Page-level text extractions
=== Section Start ===

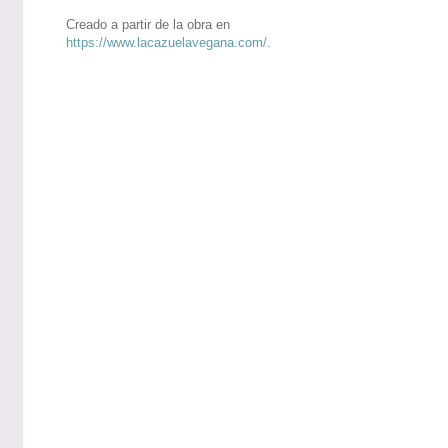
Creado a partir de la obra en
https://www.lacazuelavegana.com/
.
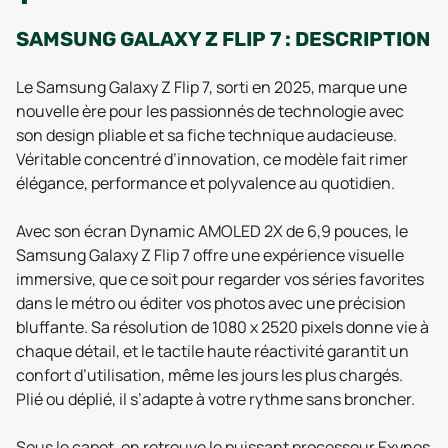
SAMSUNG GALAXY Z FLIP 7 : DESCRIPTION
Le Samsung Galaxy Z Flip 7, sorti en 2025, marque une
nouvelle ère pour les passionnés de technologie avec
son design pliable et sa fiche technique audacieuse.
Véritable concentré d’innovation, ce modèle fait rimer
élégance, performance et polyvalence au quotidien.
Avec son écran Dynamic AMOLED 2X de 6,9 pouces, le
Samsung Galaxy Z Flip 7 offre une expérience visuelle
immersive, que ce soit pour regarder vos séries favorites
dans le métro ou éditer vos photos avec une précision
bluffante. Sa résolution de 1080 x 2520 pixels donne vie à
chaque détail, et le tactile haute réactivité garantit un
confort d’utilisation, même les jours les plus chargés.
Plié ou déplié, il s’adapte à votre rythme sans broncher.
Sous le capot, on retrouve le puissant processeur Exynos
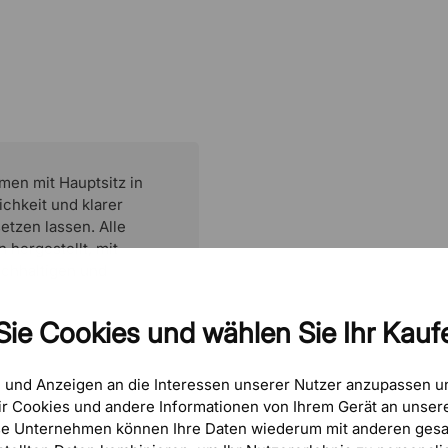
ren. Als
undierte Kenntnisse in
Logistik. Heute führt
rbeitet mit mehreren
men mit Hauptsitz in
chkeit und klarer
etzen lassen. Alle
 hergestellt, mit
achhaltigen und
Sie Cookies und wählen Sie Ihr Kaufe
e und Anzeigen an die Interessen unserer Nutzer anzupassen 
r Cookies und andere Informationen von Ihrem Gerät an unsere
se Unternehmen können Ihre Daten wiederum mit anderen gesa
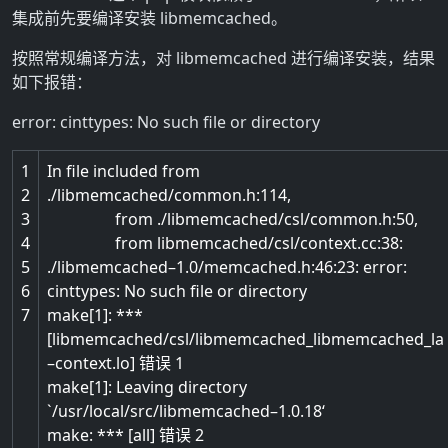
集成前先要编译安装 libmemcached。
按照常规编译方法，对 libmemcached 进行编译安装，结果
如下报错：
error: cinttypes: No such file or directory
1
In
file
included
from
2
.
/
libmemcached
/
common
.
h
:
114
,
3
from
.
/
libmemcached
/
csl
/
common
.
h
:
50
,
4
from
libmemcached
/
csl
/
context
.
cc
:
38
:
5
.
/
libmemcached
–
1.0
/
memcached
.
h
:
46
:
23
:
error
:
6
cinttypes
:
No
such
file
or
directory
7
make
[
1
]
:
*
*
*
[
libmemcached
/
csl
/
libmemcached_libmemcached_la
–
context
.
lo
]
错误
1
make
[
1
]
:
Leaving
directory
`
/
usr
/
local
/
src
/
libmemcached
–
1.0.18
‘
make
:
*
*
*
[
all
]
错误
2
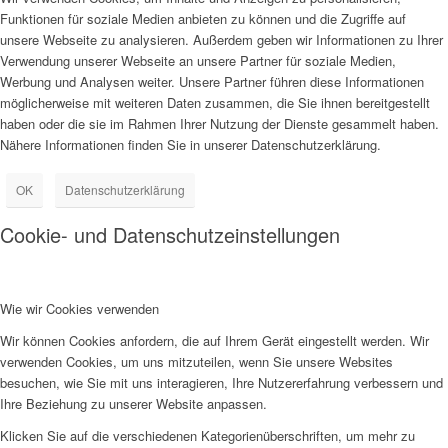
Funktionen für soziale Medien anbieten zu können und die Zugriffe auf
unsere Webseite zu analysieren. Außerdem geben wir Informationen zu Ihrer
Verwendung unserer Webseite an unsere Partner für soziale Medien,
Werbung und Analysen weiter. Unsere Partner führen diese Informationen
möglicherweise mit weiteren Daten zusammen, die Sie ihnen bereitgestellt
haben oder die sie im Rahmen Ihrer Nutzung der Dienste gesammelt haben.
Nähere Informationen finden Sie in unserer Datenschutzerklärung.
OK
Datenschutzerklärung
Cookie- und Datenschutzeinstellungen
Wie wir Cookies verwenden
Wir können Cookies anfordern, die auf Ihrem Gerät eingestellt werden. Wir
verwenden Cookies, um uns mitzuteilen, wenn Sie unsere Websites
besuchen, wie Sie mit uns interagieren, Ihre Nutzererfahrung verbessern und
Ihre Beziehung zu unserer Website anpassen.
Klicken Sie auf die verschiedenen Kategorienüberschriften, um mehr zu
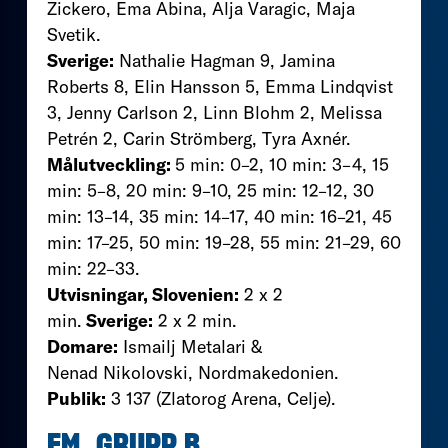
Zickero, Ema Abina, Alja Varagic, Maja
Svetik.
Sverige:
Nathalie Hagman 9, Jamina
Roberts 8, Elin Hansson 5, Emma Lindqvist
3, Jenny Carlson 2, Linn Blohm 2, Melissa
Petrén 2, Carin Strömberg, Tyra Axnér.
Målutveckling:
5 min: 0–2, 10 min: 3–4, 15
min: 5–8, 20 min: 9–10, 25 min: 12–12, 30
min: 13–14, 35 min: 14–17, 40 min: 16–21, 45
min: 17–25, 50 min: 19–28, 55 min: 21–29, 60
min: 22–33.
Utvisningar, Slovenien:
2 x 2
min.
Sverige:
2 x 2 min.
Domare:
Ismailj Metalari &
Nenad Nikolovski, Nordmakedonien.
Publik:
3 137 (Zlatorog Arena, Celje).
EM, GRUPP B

=== Section End ===

What the task requires
If a line comes after the line with "Samsung Galaxy Z Flip 7 offre", it stays out; print exactly every line from the start of the entries up to and including that line, but no pictures.

Response to the task
Creado a partir de la obra en
https://www.lacazuelavegana.com/
.
SAMSUNG GALAXY Z FLIP 7 : DESCRIPTION
Le Samsung Galaxy Z Flip 7, sorti en 2025, marque une
nouvelle ère pour les passionnés de technologie avec
son design pliable et sa fiche technique audacieuse.
Véritable concentré d’innovation, ce modèle fait rimer
élégance, performance et polyvalence au quotidien.
Avec son écran Dynamic AMOLED 2X de 6,9 pouces, le
Samsung Galaxy Z Flip 7 offre une expérience visuelle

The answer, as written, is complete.